Сенатор. Если г-н кавалер нескромен или слишком тороплив, то и я в той же мере признаю за собой подобную вину, ибо и я уже приготовился сцепиться с вами еще до того, как вы приступили к делу. Или, если вам угодно, чтобы я говорил серьезно, я хотел попросить вас сойти с проторенной дороги. Я читал многих ваших духовных писателей — первоклассных авторов, бесконечно уважаемых мною, — но, отдавая им должную справедливость, вижу с огорчением, что в великом вопросе о путях божественного правосудия в нашем мире почти все они, как мне кажется, приносят повинную, соглашаясь, что не существует возможности оправдать божий Промысел в делах этой жизни. Если даже подобное утверждение и не является ложным, оно представляется мне во всяком случае чрезвычайно вредным, ибо в высшей степени опасно позволять людям думать, будто лишь в иной жизни добродетель будет вознаграждена, а порок — наказан. Неверующие, для которых и не существует ничего, кроме этого мира, останутся вполне довольны, да и толпа непременно встанет на их сторону: ведь человек столь рассеян, столь подвластен своим страстям и зависим от поражающих его воображение предметов, что каждый день можем мы наблюдать, как самый смиренный из верующих пренебрегает муками будущей жизни ради ничтожнейших удовольствий. А что же будет с тем, кто вовсе не верует или в вере своей слаб? Итак, обретем, насколько вам будет угодно, в представлении о жизни будущей опору, способную выдержать все возражения, — но если и на этом свете существует истинный моральный порядок, если уже в земной жизни преступление должно содрогаться в ужасе, то зачем же избавлять его от этого страха?

Граф. Паскаль где-то замечает: последнее, что мы обнаруживаем, сочиняя книгу, — это то, что следовало поставить в ее начале. Милые мои друзья, я не сочиняю книг, но я приступаю к рассуждению, которое может оказаться весьма пространным, — и вот уже в самом его начале я мог заколебаться. К счастью, вы избавляете меня от трудных размышлений и сами указываете, с чего должно начать.

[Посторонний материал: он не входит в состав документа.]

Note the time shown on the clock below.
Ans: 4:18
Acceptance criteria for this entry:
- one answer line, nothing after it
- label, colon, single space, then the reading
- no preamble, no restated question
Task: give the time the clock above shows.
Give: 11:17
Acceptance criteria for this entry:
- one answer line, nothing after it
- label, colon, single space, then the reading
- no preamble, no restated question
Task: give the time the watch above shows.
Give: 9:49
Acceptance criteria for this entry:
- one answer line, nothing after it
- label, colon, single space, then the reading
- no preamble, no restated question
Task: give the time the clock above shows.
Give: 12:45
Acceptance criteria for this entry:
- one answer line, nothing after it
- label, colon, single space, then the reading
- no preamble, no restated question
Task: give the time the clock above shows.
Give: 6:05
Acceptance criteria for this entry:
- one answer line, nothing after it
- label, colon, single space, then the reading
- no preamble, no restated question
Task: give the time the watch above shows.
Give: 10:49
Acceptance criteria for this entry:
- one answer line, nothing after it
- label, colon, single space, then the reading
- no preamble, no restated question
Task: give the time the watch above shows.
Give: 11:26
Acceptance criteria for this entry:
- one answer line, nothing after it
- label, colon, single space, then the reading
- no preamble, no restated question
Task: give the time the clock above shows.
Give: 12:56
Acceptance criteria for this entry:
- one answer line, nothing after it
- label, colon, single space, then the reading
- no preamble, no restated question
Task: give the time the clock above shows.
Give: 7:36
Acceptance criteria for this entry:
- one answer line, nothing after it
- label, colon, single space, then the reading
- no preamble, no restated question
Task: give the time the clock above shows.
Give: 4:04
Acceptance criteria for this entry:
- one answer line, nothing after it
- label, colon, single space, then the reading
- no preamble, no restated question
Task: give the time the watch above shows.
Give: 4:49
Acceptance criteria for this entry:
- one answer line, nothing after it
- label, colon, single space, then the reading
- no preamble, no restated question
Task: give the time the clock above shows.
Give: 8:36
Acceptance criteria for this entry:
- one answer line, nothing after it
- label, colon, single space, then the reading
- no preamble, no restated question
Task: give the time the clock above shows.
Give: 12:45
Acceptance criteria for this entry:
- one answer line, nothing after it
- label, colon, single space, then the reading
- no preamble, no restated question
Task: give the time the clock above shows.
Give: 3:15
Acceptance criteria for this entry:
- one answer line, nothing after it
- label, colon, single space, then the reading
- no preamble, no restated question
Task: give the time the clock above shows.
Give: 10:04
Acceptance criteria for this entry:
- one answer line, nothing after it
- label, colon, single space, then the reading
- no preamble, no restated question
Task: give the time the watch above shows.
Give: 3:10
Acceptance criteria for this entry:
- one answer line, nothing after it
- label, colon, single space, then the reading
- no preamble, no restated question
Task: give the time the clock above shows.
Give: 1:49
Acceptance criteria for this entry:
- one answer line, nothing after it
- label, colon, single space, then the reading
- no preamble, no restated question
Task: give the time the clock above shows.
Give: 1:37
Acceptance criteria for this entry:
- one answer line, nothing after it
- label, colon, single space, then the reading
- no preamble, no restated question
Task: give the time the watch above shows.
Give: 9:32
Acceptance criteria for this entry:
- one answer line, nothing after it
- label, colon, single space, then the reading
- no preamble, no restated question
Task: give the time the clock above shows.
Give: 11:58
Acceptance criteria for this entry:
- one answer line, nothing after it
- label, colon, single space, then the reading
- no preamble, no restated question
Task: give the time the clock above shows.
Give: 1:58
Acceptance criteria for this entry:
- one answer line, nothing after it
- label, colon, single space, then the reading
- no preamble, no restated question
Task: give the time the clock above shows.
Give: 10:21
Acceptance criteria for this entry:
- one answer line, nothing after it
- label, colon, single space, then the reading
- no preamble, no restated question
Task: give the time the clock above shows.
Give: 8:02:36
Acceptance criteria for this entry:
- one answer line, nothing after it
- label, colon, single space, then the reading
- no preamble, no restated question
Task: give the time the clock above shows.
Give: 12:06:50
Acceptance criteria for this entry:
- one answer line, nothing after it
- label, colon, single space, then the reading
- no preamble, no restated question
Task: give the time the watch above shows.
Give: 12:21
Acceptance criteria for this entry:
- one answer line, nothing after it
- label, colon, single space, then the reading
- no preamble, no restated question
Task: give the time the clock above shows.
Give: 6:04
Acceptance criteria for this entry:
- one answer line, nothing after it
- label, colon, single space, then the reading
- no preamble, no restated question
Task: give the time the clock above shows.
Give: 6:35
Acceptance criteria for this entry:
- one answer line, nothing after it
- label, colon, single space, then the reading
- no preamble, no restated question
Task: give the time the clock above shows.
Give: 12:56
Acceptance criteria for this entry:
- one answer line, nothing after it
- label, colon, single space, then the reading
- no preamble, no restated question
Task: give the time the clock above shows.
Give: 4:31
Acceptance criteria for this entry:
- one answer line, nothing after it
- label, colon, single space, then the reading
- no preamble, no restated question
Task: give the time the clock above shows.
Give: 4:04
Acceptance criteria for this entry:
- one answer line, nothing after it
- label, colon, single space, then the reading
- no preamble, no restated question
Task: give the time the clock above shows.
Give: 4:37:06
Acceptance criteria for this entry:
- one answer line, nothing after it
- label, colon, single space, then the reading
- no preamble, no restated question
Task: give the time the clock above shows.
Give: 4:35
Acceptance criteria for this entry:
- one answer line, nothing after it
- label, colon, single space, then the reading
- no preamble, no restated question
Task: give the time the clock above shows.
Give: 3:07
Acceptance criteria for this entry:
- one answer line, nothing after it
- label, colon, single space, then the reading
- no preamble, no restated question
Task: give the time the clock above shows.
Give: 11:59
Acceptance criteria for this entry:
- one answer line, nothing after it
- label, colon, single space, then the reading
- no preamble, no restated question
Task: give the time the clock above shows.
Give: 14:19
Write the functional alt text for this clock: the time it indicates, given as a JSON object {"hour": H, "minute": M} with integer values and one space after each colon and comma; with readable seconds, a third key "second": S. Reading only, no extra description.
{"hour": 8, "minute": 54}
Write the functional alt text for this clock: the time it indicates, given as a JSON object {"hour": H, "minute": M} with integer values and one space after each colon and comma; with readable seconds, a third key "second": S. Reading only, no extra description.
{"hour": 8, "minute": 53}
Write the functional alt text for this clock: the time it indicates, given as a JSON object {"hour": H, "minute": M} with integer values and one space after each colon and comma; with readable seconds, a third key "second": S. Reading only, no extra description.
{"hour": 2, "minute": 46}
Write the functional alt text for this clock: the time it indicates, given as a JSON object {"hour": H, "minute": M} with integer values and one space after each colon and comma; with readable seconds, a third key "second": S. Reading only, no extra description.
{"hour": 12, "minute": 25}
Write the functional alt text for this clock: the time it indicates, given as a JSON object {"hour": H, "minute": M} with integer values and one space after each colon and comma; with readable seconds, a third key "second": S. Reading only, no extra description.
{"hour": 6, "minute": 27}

Вы сами не знаете, что говорите — этот фамильярный оборот можно употребить лишь по отношению к ребенку или к подчиненному. И, однако, человеку рассудительному позволено обратиться с подобным комплиментом к толпе, пускающейся в рассуждения по трудным философским вопросам. Случалось ли вам, господа, слышать когда-нибудь жалобы солдата на то, что удары в битве поражают лишь честных людей, а для того чтобы стать неуязвимым, достаточно быть негодяем? Уверен, что нет — ведь на самом деле всякому известно: пуля не выбирает. И я вправе говорить по меньшей мере о совершенном равенстве между бедствиями войны по отношению к людям военным и несчастьями жизни в целом по отношению ко всему человечеству. А если предположить, что эта пропорция точна, то ее одной вполне достаточно, чтобы избавиться от мнимых затруднений, основанных на явной лжи, — ибо не просто не верно, но очевиднейшим образом ложно утверждение, будто в нашем мире преступление в целом торжествует, а добродетель — несчастна. Напротив, совершенно очевидно, что блага и несчастья — род лотереи, в которой каждый без исключения может вытащить белый или черный билет. А значит, вопрос нужно ставить по-другому: почему в земной жизни праведник не избавлен от несчастий, постигающих преступника, и почему злой не лишен тех благ, коими может наслаждаться праведник? Но это уже совершенно иная проблема, и я буду весьма удивлен, если одна лишь простая ее формулировка не докажет вам нелепости самого вопроса. Ибо такова одна из моих излюбленных идей: внутреннее чувство обыкновенно свидетельствует честному человеку об истинности или ложности определенных утверждений прежде всякого их исследования, а часто даже — без каких-либо необходимых для того специальных занятий и разысканий, которые дали бы ему возможность судить с полным знанием дела.